In the shadow of these
giants, a group of young locals were coming of age. Collectively referred to as the Ecole de Nice
or as New Realists, they represented the first indigenous avant-garde in the
Riviera’s history. These Azuréens came
to public attention in the early 1960s with their iconoclastic and provocative
works. For some, such as Arman and
Martial Raysse, the demystification of the Côte d’Azur—which had been so
brilliantly mythologized by their predecessors—meant an ironic embrace of the
consumer and the tourist; for others, including Yves Klein, it was time to
inaugurate a new mystique. “Although we of the Ecole de Nice are always on
vacation,” Klein said, “we’re not tourists….Tourists on vacation come to where
we live, we inhabit the land of
vacation, which gives us this feeling for doing idiotic things.”
Outsiders continue to play a
role on the Riviera: the American Ellsworth Kelly created important early
paintings in the small fishing port of Sanary in the early 1950s. Even now, long after the heyday of modernism
on the Côte d’Azur, American artists—Eric Fischl, Jane Kaplowitz, Faith
Ringgold, and Donald Sultan, among them—are drawn to the landscape, light and
mythic power of the place and have invented a Côte d’Azur of their own.
The exhibition Côte d’Azur is accompanied by a catalogue to be published by MIT Press,
entitled Making Paradise: Art, Modernity, and the Myth of the French Riviera,
with essays by the exhibition’s curator, Dr. Silver.

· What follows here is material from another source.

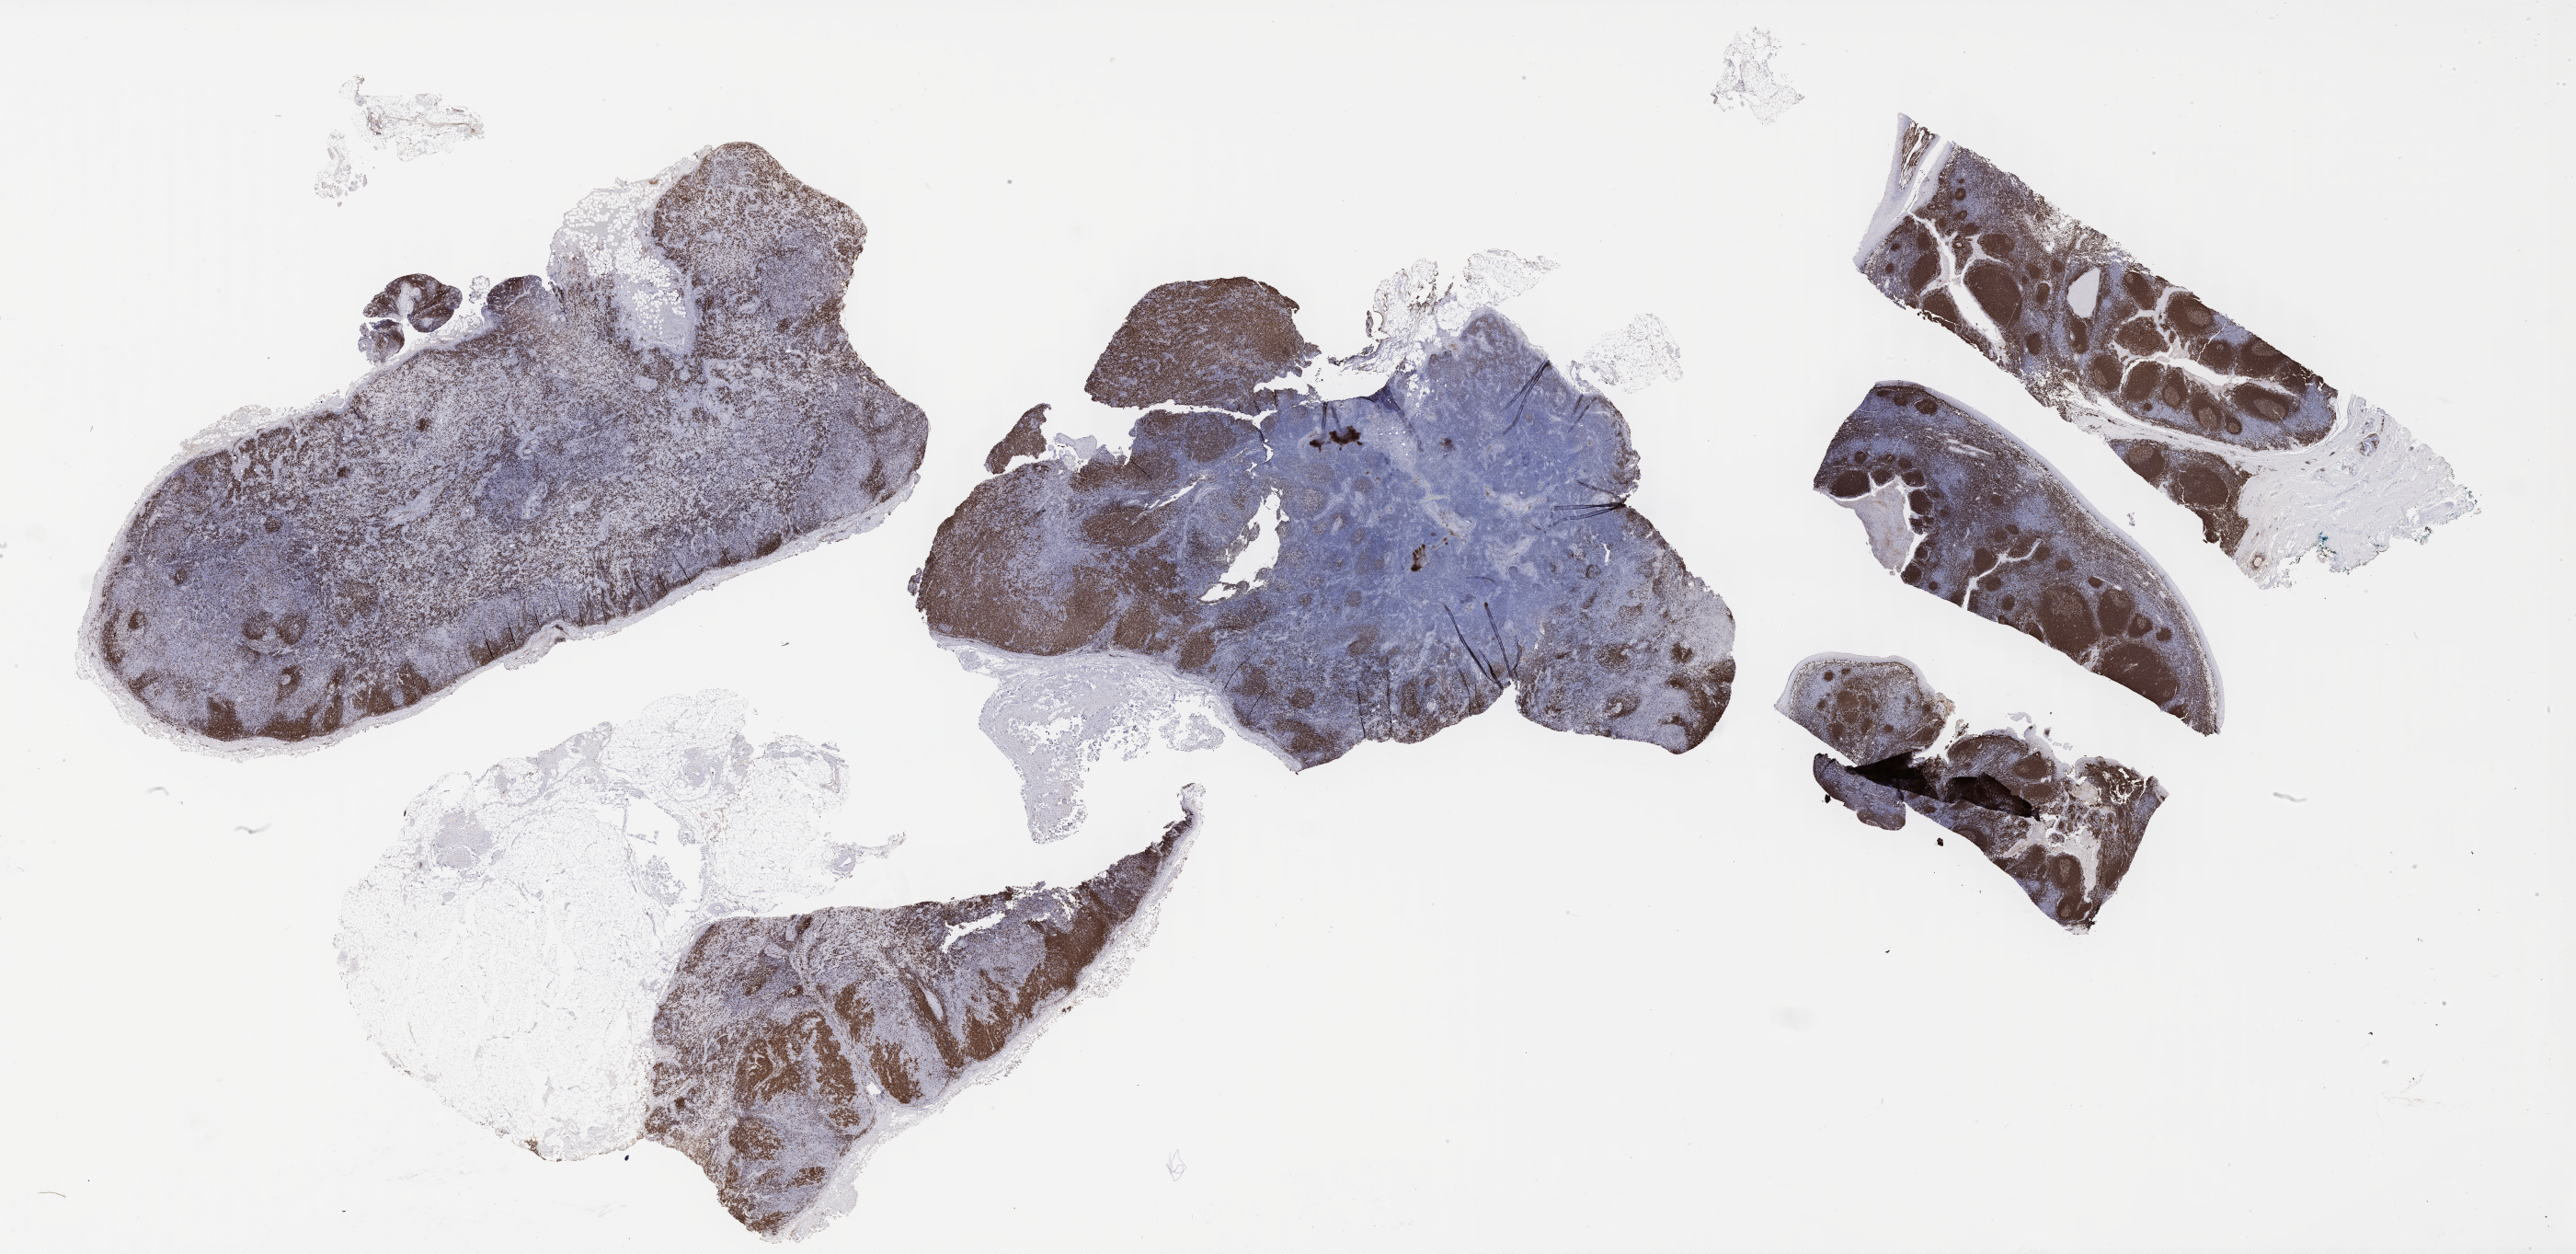
IHC for CD79a, whole-slide image, shown as a low-resolution overview of the whole scanned area (about 45.3 x 22.0 mm), tumor tissue, site: lymph node. Patient: male, 56 years old.
* diagnosis: Diffuse large B-cell lymphoma, NOS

The AXA Gallery presents works from all fields of the visual arts,
with a special emphasis placed on exhibitions that would not otherwise have a
presence in the city. The AXA Gallery is located in the atrium
lobby of Equitable Tower, 787 Seventh Avenue at 51st Street, in New
York City. Gallery hours are Monday through Friday, 11 a.m. to 6 p.m., and
Saturday, noon to 5 p.m. The Gallery is closed on Sundays. Admission is free.